How to remove list of words from a list of strings

prabhu picture prabhu · Aug 18, 2010 · Viewed 17.8k times · Source

Sorry if the question is bit confusing. This is similar to this question

I think this the above question is close to what I want, but in Clojure.

There is another question

I need something like this but instead of '[br]' in that question, there is a list of strings that need to be searched and removed.

Hope I made myself clear.

I think that this is due to the fact that strings in python are immutable.

I have a list of noise words that need to be removed from a list of strings.

If I use the list comprehension, I end up searching the same string again and again.

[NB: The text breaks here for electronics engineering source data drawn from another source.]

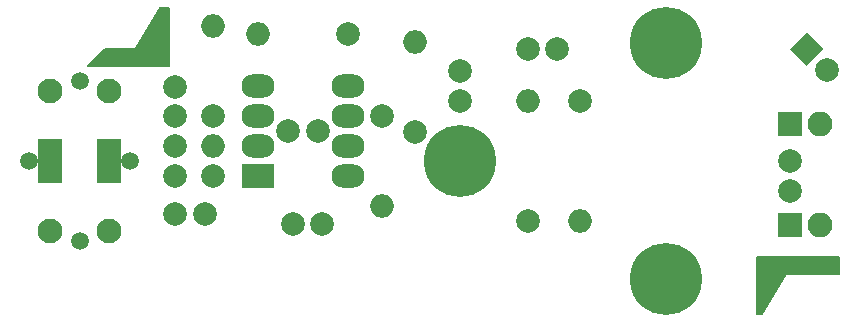
<source format=gts>
G04 #@! TF.GenerationSoftware,KiCad,Pcbnew,(5.0.0-rc2-dev-691-g31b026c)*
G04 #@! TF.CreationDate,2018-06-05T10:47:32+02:00*
G04 #@! TF.ProjectId,DIY_detector,4449595F6465746563746F722E6B6963,V1.1*
G04 #@! TF.SameCoordinates,Original*
G04 #@! TF.FileFunction,Soldermask,Top*
G04 #@! TF.FilePolarity,Negative*
%FSLAX46Y46*%
G04 Gerber Fmt 4.6, Leading zero omitted, Abs format (unit mm)*
G04 Created by KiCad (PCBNEW (5.0.0-rc2-dev-691-g31b026c)) date 2018 June 05, Tuesday 10:47:32*
%MOMM*%
%LPD*%
G01*
G04 APERTURE LIST*
%ADD10R,2.800000X2.000000*%
%ADD11O,2.800000X2.000000*%
%ADD12C,2.000000*%
%ADD13C,0.100000*%
%ADD14O,2.000000X2.000000*%
%ADD15C,6.100000*%
%ADD16C,2.100000*%
%ADD17R,2.100000X2.100000*%
%ADD18O,2.100000X2.100000*%
%ADD19C,1.500000*%
%ADD20C,0.150000*%
G04 APERTURE END LIST*
D10*
X120355000Y-113770000D03*
D11*
X127975000Y-106150000D03*
X120355000Y-111230000D03*
X127975000Y-108690000D03*
X120355000Y-108690000D03*
X127975000Y-111230000D03*
X120355000Y-106150000D03*
X127975000Y-113770000D03*
D12*
X166800000Y-103000000D03*
D13*
G36*
X165385786Y-103000000D02*
X166800000Y-101585786D01*
X168214214Y-103000000D01*
X166800000Y-104414214D01*
X165385786Y-103000000D01*
X165385786Y-103000000D01*
G37*
D12*
X168567767Y-104767767D03*
X113370000Y-111230000D03*
X113370000Y-113730000D03*
X113370000Y-116945000D03*
X115870000Y-116945000D03*
X113370000Y-108690000D03*
X113370000Y-106190000D03*
X123316000Y-117834000D03*
X125816000Y-117834000D03*
X125435000Y-109960000D03*
X122935000Y-109960000D03*
X137500000Y-104880000D03*
X137500000Y-107380000D03*
X143215000Y-102975000D03*
X145715000Y-102975000D03*
X165440000Y-112500000D03*
X165440000Y-115000000D03*
X116545000Y-108690000D03*
D14*
X116545000Y-101070000D03*
D12*
X130896000Y-108690000D03*
D14*
X130896000Y-116310000D03*
D12*
X133690000Y-110000000D03*
D14*
X133690000Y-102380000D03*
D12*
X116545000Y-113770000D03*
D14*
X116545000Y-111230000D03*
D12*
X128000000Y-101750000D03*
D14*
X120380000Y-101750000D03*
D15*
X137500000Y-112500000D03*
X154900000Y-122500000D03*
D16*
X107750000Y-118430000D03*
D17*
X107750000Y-113350000D03*
X107750000Y-111650000D03*
D16*
X107750000Y-106570000D03*
X102750000Y-106570000D03*
D17*
X102750000Y-111650000D03*
X102750000Y-113350000D03*
D16*
X102750000Y-118430000D03*
D17*
X165440000Y-117900000D03*
D18*
X167980000Y-117900000D03*
D12*
X143215000Y-117580000D03*
D14*
X143215000Y-107420000D03*
X147660000Y-117580000D03*
D12*
X147660000Y-107420000D03*
D18*
X167980000Y-109325000D03*
D17*
X165440000Y-109325000D03*
D19*
X105250000Y-105750000D03*
X109500000Y-112500000D03*
X101000000Y-112500000D03*
X105250000Y-119250000D03*
D15*
X154900000Y-102500000D03*
D20*
G36*
X169525000Y-122025000D02*
X165100000Y-122025000D01*
X165071299Y-122030709D01*
X165046967Y-122046967D01*
X165035355Y-122061973D01*
X163057104Y-125425000D01*
X162575000Y-125425000D01*
X162575000Y-120575000D01*
X169525000Y-120575000D01*
X169525000Y-122025000D01*
X169525000Y-122025000D01*
G37*
X169525000Y-122025000D02*
X165100000Y-122025000D01*
X165071299Y-122030709D01*
X165046967Y-122046967D01*
X165035355Y-122061973D01*
X163057104Y-125425000D01*
X162575000Y-125425000D01*
X162575000Y-120575000D01*
X169525000Y-120575000D01*
X169525000Y-122025000D01*
G36*
X112825000Y-104425000D02*
X105981066Y-104425000D01*
X107431066Y-102975000D01*
X110000000Y-102975000D01*
X110028701Y-102969291D01*
X110053033Y-102953033D01*
X110064645Y-102938027D01*
X112042896Y-99575000D01*
X112825000Y-99575000D01*
X112825000Y-104425000D01*
X112825000Y-104425000D01*
G37*
X112825000Y-104425000D02*
X105981066Y-104425000D01*
X107431066Y-102975000D01*
X110000000Y-102975000D01*
X110028701Y-102969291D01*
X110053033Y-102953033D01*
X110064645Y-102938027D01*
X112042896Y-99575000D01*
X112825000Y-99575000D01*
X112825000Y-104425000D01*
M02*

</source>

So, only "of" gets removed and not "the". So my modified list looks like this

places = ['New York', 'the New York City', 'at Moscow' and many more]

noise_words_list = ['of', 'the', 'in', 'for', 'at']

for place in places:
    stuff = [place.replace(w, "").strip() for w in noise_words_list if place.startswith(w)]

I would like to know as to what mistake I'm doing.

Answer

Tony Veijalainen picture Tony Veijalainen · Aug 18, 2010

Without regexp you could do like this:

places = ['of New York', 'of the New York']

noise_words_set = {'of', 'the', 'at', 'for', 'in'}
stuff = [' '.join(w for w in place.split() if w.lower() not in noise_words_set)
         for place in places
         ]
print stuff